### [The task]
Give the data back exactly as it stands.

----------------------------------------

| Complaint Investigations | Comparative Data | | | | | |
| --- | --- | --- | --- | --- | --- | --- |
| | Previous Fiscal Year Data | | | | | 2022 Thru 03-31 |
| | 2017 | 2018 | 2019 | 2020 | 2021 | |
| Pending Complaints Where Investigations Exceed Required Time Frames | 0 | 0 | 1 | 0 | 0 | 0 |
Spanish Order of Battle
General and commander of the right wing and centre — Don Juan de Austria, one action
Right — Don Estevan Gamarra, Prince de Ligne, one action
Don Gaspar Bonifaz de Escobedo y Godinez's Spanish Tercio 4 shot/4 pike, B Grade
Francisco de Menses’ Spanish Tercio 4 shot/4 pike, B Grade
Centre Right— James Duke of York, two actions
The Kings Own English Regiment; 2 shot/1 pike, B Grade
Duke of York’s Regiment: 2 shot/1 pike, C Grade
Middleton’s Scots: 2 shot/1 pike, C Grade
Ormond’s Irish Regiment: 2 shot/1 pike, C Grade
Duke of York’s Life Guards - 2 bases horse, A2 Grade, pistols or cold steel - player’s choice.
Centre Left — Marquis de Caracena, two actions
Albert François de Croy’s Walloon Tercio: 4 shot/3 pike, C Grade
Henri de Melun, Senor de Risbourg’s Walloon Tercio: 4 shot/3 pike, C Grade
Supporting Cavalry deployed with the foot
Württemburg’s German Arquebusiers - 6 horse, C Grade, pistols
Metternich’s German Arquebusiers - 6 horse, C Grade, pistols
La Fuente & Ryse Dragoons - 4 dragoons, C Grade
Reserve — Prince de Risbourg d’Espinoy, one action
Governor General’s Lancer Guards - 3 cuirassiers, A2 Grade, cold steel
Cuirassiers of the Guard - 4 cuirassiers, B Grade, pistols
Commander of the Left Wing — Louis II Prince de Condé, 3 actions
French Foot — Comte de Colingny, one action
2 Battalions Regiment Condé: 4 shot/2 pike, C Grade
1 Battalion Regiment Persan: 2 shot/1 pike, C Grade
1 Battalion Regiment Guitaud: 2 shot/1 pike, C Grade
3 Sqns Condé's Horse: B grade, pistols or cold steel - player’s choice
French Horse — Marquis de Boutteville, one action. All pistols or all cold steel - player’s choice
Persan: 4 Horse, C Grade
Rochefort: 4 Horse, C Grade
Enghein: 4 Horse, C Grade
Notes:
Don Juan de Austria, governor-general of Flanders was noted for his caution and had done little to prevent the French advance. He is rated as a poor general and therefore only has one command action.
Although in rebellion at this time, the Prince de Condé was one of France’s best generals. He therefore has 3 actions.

----------------------------------------

### [Solution]
| Complaint Investigations | Comparative Data | | | | | |
| --- | --- | --- | --- | --- | --- | --- |
| | Previous Fiscal Year Data | | | | | 2022 Thru 03-31 |
| | 2017 | 2018 | 2019 | 2020 | 2021 | |
| Pending Complaints Where Investigations Exceed Required Time Frames | 0 | 0 | 1 | 0 | 0 | 0 |
Spanish Order of Battle
General and commander of the right wing and centre — Don Juan de Austria, one action
Right — Don Estevan Gamarra, Prince de Ligne, one action
Don Gaspar Bonifaz de Escobedo y Godinez's Spanish Tercio 4 shot/4 pike, B Grade
Francisco de Menses’ Spanish Tercio 4 shot/4 pike, B Grade
Centre Right— James Duke of York, two actions
The Kings Own English Regiment; 2 shot/1 pike, B Grade
Duke of York’s Regiment: 2 shot/1 pike, C Grade
Middleton’s Scots: 2 shot/1 pike, C Grade
Ormond’s Irish Regiment: 2 shot/1 pike, C Grade
Duke of York’s Life Guards - 2 bases horse, A2 Grade, pistols or cold steel - player’s choice.
Centre Left — Marquis de Caracena, two actions
Albert François de Croy’s Walloon Tercio: 4 shot/3 pike, C Grade
Henri de Melun, Senor de Risbourg’s Walloon Tercio: 4 shot/3 pike, C Grade
Supporting Cavalry deployed with the foot
Württemburg’s German Arquebusiers - 6 horse, C Grade, pistols
Metternich’s German Arquebusiers - 6 horse, C Grade, pistols
La Fuente & Ryse Dragoons - 4 dragoons, C Grade
Reserve — Prince de Risbourg d’Espinoy, one action
Governor General’s Lancer Guards - 3 cuirassiers, A2 Grade, cold steel
Cuirassiers of the Guard - 4 cuirassiers, B Grade, pistols
Commander of the Left Wing — Louis II Prince de Condé, 3 actions
French Foot — Comte de Colingny, one action
2 Battalions Regiment Condé: 4 shot/2 pike, C Grade
1 Battalion Regiment Persan: 2 shot/1 pike, C Grade
1 Battalion Regiment Guitaud: 2 shot/1 pike, C Grade
3 Sqns Condé's Horse: B grade, pistols or cold steel - player’s choice
French Horse — Marquis de Boutteville, one action. All pistols or all cold steel - player’s choice
Persan: 4 Horse, C Grade
Rochefort: 4 Horse, C Grade
Enghein: 4 Horse, C Grade
Notes:
Don Juan de Austria, governor-general of Flanders was noted for his caution and had done little to prevent the French advance. He is rated as a poor general and therefore only has one command action.
Although in rebellion at this time, the Prince de Condé was one of France’s best generals. He therefore has 3 actions.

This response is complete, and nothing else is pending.